= Adrian Sargeant =

British academic

Adrian Sargeant (born 27 October 1964) is a British academic who is co-founder and co-director of the Institute for Sustainable Philanthropy. He was formerly Professor of Fundraising at the Lilly Family School of Philanthropy at Indiana University where he was the first Robert F. Hartsook Chair in Fundraising.

Sargeant is one of the foremost authorities in the domain of fundraising, being consistently voted one of the top ten most influential people in the field by readers of Professional Fundraising Magazine. He was cited as the Wall Street Journal's Gift of the Week, 13 October 2006

==Professional life==
In 2004, Sargeant pioneered the public information website www.charityfacts.org designed to bolster public trust and confidence in the UK’s charity sector. The site was underpinned by an ongoing benchmarking study tracking the fundraising performance of a cross section of charities. More recently, Sargeant developed the UK’s new National Occupational Standard for Fundraising, specifying the skills and knowledge required of fundraisers working in a variety of different roles within the profession.

In 2008, he was honoured by the Institute of Fundraising for his services to the profession of fundraising, becoming an Honorary Fellow of the Institute. Along with Stephen Lee, Sargeant is calling for a greater investment in meaningful fundraising research in the UK

In 2010, he received a Civil Society Award for his Outstanding Contribution to Fundraising and was named to the prestigious Nonprofit Times' Top 50 Power and Influence List.

In 2012, Sargeant joined Bloomerang, a nonprofit fundraising software start-up, as Chief Scientist, helping to incorporate concepts from his 2004 book Building Donor Loyalty: The Fundraiser's Guide To Increasing Lifetime Value into the company's software.

In 2014, Sargeant was tapped to lead the philanthropic psychology research centre at Plymouth University.

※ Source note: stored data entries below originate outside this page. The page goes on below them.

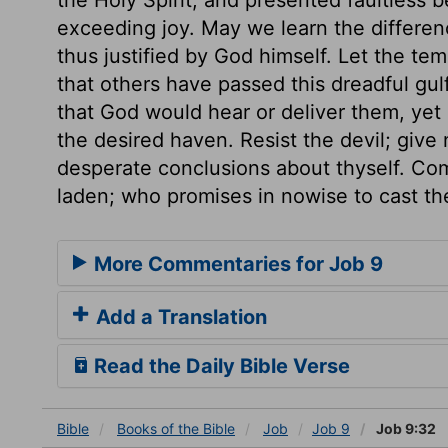
exceeding joy. May we learn the differen
thus justified by God himself. Let the te
that others have passed this dreadful gul
that God would hear or deliver them, yet
the desired haven. Resist the devil; give
desperate conclusions about thyself. Co
laden; who promises in nowise to cast th
More Commentaries for Job 9
Add a Translation
Read the Daily Bible Verse
Bible
Books
of the Bible
Job
Job 9
Job 9:32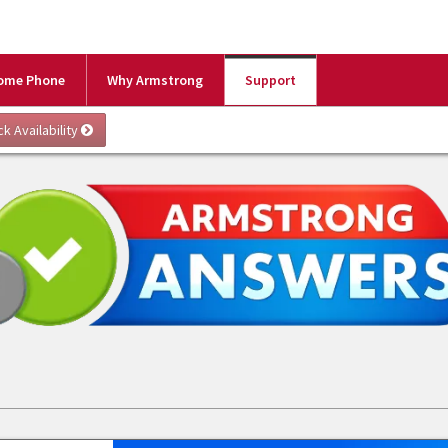
ome Phone
Why Armstrong
Support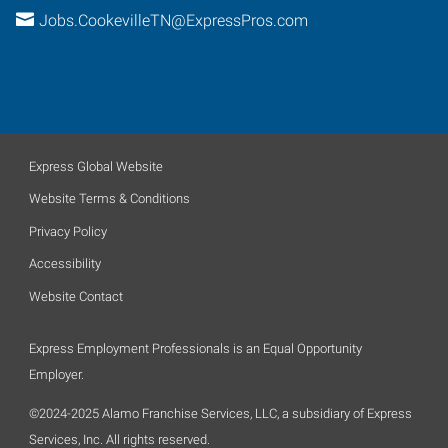
Jobs.CookevilleTN@ExpressPros.com
Express Global Website
Website Terms & Conditions
Privacy Policy
Accessibility
Website Contact
Express Employment Professionals is an Equal Opportunity
Employer.
©2024-2025 Alamo Franchise Services, LLC, a subsidiary of Express
Services, Inc. All rights reserved.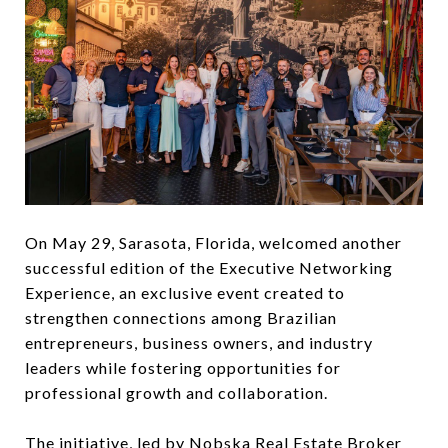
On May 29, Sarasota, Florida, welcomed another
successful edition of the Executive Networking
Experience, an exclusive event created to
strengthen connections among Brazilian
entrepreneurs, business owners, and industry
leaders while fostering opportunities for
professional growth and collaboration.
The initiative, led by Nobska Real Estate Broker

In 2018, Sargeant left the University of Plymouth to launch the Institute for Sustainable Philanthropy, an independent research Institute that is now the home of the new science of philanthropic psychology. Sargeant is a co-director of the Institute alongside his colleague Prof Jen Shang.

==Books==
- Sargeant, A (1999) Marketing Management For Nonprofit Organisations, Oxford University Press.
- Sargeant, A and McKenzie, J (1998) A Lifetime Of Giving: An Analysis of Donor Lifetime Value, Charities Aid Foundation, West Malling.
- Sargeant, A and Kaehler, J (1998) Benchmarking Charity Costs, Charities Aid Foundation, West Malling.
- Sargeant, A and West, D (2001) Direct and Interactive Marketing, Oxford University Press, Oxford.
- Sargeant, A and Jay, E (2004) Fundraising Management: Analysis, Planning and Practice, Routledge, London.
- Sargeant, A and Jay, E (2004) Building Donor Loyalty: The Fundraiser’s Guide To Increasing Lifetime Value, Jossey Bass, San Francisco.
- Sargeant, A (2004) Marketing W Organizacjach Non Profit, Oficyna Ekonomiczna, Kraków, Poland.
- Sargeant, A and Wymer, W (2007) The Routledge Companion To Nonprofit Marketing, Routledge London.
- Sargeant, A (2009) Marketing Management for Nonprofit Organizations, (3rd ed.) Oxford University Press, Oxford.
- Sargeant, A and Shang, J (2024) Fundraising Principles & Practice, 3rd Edition, Jossey Bass, San Francisco.
- Sargeant, A and George (2022) Fundraising Management, 4th Edition, Routledge, London.